= Beginning of Section =
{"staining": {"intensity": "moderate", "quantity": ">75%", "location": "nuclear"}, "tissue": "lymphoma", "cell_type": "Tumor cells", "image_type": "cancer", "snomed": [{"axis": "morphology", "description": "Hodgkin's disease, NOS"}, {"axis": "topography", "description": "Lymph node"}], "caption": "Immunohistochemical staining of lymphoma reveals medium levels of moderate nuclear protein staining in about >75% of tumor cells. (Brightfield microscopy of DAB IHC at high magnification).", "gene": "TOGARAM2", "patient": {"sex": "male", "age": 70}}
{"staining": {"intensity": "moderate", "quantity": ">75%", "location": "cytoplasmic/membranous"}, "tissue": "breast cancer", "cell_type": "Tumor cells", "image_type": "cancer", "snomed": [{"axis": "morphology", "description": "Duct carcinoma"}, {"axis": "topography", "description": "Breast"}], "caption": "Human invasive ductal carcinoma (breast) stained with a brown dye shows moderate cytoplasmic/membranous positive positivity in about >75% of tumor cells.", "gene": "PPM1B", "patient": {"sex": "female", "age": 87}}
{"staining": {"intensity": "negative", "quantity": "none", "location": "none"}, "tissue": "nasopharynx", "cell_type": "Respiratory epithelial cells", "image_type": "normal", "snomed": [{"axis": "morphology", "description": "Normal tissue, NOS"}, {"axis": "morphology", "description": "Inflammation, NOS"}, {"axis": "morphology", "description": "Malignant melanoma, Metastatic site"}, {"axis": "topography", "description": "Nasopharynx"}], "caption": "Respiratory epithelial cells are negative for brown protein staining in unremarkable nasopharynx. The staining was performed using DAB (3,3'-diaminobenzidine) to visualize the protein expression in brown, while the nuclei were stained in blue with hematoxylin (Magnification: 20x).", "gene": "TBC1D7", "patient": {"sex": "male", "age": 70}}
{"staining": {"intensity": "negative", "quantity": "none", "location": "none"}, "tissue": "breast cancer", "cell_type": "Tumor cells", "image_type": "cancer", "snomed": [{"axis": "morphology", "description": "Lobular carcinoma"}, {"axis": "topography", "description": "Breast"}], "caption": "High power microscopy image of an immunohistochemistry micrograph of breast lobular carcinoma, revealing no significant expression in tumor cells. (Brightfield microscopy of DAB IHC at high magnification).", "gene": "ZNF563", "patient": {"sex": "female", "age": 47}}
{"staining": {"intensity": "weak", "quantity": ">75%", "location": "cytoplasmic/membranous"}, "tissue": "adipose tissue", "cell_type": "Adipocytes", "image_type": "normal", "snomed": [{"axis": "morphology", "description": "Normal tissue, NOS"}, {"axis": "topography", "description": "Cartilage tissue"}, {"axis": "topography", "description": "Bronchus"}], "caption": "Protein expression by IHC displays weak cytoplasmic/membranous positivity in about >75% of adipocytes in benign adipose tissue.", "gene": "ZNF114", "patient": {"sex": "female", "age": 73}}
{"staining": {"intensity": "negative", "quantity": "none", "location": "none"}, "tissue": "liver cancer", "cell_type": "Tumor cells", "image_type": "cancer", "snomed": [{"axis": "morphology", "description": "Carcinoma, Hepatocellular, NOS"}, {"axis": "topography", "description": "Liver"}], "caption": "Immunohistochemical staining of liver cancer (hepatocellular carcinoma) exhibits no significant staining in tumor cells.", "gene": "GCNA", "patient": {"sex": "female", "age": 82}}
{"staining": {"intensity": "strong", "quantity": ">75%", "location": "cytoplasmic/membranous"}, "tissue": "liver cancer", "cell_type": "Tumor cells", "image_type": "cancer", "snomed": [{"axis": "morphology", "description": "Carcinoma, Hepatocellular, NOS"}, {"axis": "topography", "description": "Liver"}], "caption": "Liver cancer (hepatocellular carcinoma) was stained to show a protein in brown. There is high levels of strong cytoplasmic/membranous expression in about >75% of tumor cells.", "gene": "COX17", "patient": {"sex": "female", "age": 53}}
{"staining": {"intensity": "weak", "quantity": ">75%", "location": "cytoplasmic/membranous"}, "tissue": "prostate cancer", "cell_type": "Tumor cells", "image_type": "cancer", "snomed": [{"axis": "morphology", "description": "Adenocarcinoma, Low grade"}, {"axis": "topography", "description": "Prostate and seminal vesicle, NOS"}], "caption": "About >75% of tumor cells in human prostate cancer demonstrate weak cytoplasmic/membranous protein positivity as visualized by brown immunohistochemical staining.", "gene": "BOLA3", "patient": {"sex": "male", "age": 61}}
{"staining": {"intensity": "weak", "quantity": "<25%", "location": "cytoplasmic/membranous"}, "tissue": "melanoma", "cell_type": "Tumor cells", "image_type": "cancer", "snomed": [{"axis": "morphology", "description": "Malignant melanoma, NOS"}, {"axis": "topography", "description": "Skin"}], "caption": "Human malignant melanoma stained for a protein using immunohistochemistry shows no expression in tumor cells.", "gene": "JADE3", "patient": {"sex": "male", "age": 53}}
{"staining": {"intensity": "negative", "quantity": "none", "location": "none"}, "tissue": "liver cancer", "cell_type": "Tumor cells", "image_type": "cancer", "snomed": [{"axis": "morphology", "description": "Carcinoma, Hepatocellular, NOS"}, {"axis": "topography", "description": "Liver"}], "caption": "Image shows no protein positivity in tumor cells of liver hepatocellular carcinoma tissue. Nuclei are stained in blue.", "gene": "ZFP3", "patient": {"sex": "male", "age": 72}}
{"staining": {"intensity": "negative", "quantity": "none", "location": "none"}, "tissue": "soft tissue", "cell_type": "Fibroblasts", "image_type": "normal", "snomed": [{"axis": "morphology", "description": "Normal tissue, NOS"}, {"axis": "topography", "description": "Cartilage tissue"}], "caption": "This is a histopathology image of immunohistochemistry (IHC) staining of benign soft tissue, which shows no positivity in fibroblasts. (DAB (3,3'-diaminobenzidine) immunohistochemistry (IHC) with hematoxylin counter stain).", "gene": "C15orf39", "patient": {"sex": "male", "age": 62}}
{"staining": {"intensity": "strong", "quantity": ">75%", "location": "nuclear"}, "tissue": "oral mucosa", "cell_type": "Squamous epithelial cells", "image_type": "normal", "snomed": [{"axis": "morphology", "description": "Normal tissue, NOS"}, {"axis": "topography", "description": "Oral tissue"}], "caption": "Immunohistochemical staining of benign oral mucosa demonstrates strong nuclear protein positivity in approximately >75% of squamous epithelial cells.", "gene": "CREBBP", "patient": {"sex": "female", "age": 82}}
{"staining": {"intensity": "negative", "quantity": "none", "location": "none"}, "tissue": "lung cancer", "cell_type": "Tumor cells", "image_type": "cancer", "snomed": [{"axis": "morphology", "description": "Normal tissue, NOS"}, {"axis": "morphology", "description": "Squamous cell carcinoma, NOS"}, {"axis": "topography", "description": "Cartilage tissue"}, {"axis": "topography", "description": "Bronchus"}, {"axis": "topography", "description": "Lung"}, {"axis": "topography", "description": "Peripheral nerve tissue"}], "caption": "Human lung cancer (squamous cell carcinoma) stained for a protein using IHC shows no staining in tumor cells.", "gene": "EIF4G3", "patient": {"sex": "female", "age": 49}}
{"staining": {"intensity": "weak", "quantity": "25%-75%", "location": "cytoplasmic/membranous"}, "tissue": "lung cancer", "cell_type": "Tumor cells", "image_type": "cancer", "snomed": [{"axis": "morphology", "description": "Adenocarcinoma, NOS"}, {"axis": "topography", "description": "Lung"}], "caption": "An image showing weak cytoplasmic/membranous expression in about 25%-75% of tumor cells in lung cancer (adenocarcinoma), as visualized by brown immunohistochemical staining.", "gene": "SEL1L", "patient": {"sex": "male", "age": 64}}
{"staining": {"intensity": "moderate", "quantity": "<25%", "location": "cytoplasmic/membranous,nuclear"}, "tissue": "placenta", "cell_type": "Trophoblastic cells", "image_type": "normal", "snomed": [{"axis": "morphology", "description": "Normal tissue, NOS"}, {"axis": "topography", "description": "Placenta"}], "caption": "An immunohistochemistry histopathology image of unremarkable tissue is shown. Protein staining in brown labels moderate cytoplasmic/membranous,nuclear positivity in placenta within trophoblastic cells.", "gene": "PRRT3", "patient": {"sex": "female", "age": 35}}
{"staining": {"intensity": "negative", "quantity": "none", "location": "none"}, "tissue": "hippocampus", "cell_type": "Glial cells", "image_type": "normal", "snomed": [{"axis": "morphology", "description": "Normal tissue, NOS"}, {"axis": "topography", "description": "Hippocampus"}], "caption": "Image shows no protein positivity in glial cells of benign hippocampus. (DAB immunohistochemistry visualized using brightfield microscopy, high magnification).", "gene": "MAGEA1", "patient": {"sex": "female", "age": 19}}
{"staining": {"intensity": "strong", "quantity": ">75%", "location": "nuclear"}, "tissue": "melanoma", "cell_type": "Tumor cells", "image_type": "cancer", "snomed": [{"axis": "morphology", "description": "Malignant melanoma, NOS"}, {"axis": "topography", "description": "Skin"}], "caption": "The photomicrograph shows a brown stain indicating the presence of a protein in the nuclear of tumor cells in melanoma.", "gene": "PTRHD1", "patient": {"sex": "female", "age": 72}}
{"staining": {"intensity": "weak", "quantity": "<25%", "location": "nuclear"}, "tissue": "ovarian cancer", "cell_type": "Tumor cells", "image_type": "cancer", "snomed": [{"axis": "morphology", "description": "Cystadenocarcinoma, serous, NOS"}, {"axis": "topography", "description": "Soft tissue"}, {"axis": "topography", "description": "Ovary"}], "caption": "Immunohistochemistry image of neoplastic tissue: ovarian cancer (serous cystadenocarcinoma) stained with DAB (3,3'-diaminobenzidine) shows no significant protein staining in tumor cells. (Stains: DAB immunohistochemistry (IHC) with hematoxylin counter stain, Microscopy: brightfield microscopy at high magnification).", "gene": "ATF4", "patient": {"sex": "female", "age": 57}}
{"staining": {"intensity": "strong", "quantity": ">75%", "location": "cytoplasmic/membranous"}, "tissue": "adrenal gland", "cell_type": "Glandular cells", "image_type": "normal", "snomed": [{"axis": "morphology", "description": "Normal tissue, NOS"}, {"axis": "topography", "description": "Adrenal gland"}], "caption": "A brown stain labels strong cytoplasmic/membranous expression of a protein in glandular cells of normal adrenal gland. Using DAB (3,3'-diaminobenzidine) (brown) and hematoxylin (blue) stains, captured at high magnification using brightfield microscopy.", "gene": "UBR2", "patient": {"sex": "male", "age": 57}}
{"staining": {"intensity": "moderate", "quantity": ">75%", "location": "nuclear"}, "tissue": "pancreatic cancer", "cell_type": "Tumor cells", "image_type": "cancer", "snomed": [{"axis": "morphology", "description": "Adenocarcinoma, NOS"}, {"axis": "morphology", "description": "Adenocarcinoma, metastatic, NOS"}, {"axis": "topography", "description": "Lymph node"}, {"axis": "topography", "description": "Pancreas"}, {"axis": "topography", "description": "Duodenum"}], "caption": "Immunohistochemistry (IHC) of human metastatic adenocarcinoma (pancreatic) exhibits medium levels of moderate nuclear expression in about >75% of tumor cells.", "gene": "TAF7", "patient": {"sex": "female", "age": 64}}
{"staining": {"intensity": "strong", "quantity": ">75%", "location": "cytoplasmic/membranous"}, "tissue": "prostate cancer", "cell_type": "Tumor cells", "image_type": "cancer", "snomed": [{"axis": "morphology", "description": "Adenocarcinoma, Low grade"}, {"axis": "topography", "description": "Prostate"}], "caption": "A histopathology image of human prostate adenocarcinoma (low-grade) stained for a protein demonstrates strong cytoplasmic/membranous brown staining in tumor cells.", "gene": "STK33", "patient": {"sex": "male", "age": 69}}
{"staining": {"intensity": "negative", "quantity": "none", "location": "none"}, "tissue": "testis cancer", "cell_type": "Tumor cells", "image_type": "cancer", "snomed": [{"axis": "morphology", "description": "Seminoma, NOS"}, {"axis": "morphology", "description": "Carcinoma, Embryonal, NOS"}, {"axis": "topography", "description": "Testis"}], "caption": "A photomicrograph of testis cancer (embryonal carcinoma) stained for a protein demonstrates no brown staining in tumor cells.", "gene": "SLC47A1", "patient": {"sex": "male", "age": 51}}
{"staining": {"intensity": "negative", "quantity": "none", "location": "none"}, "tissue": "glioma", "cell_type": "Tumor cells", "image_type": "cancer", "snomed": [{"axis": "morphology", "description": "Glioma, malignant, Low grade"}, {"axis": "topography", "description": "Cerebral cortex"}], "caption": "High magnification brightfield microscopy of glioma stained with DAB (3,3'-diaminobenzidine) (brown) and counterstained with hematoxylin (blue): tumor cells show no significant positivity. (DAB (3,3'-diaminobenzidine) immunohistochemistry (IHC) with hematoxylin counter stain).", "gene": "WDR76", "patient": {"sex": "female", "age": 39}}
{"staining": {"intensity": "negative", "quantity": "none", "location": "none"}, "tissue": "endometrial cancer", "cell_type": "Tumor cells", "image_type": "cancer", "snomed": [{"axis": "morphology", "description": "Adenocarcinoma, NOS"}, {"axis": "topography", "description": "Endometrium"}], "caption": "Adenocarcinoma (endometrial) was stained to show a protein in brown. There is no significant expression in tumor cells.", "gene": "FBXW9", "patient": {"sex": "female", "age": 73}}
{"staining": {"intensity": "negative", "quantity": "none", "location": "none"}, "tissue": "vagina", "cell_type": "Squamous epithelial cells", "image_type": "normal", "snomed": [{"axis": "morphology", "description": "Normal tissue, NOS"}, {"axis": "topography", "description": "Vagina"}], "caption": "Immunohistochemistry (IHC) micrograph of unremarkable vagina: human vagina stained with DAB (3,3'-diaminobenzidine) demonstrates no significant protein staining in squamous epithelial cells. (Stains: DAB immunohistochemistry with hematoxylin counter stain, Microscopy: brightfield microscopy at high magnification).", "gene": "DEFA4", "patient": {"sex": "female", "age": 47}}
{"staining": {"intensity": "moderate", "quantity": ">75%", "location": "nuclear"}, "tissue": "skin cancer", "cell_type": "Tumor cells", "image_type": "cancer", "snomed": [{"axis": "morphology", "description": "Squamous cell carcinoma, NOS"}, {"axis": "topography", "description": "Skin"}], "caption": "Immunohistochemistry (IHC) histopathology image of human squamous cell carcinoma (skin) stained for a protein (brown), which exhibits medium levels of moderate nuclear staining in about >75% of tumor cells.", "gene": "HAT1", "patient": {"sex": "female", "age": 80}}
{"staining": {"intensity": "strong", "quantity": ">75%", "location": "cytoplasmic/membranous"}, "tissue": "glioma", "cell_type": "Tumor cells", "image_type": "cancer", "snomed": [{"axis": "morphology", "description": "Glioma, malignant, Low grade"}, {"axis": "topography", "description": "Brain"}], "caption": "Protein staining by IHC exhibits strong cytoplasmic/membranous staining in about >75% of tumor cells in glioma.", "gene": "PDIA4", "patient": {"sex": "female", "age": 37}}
= End of Section =
What to do
Using the data above, repeat exactly the lines that begin at the line with "malignant melanoma stained" and end at the line with "positivity in tumor", both ends included.

Answer for the task
{"staining": {"intensity": "weak", "quantity": "<25%", "location": "cytoplasmic/membranous"}, "tissue": "melanoma", "cell_type": "Tumor cells", "image_type": "cancer", "snomed": [{"axis": "morphology", "description": "Malignant melanoma, NOS"}, {"axis": "topography", "description": "Skin"}], "caption": "Human malignant melanoma stained for a protein using immunohistochemistry shows no expression in tumor cells.", "gene": "JADE3", "patient": {"sex": "male", "age": 53}}
{"staining": {"intensity": "negative", "quantity": "none", "location": "none"}, "tissue": "liver cancer", "cell_type": "Tumor cells", "image_type": "cancer", "snomed": [{"axis": "morphology", "description": "Carcinoma, Hepatocellular, NOS"}, {"axis": "topography", "description": "Liver"}], "caption": "Image shows no protein positivity in tumor cells of liver hepatocellular carcinoma tissue. Nuclei are stained in blue.", "gene": "ZFP3", "patient": {"sex": "male", "age": 72}}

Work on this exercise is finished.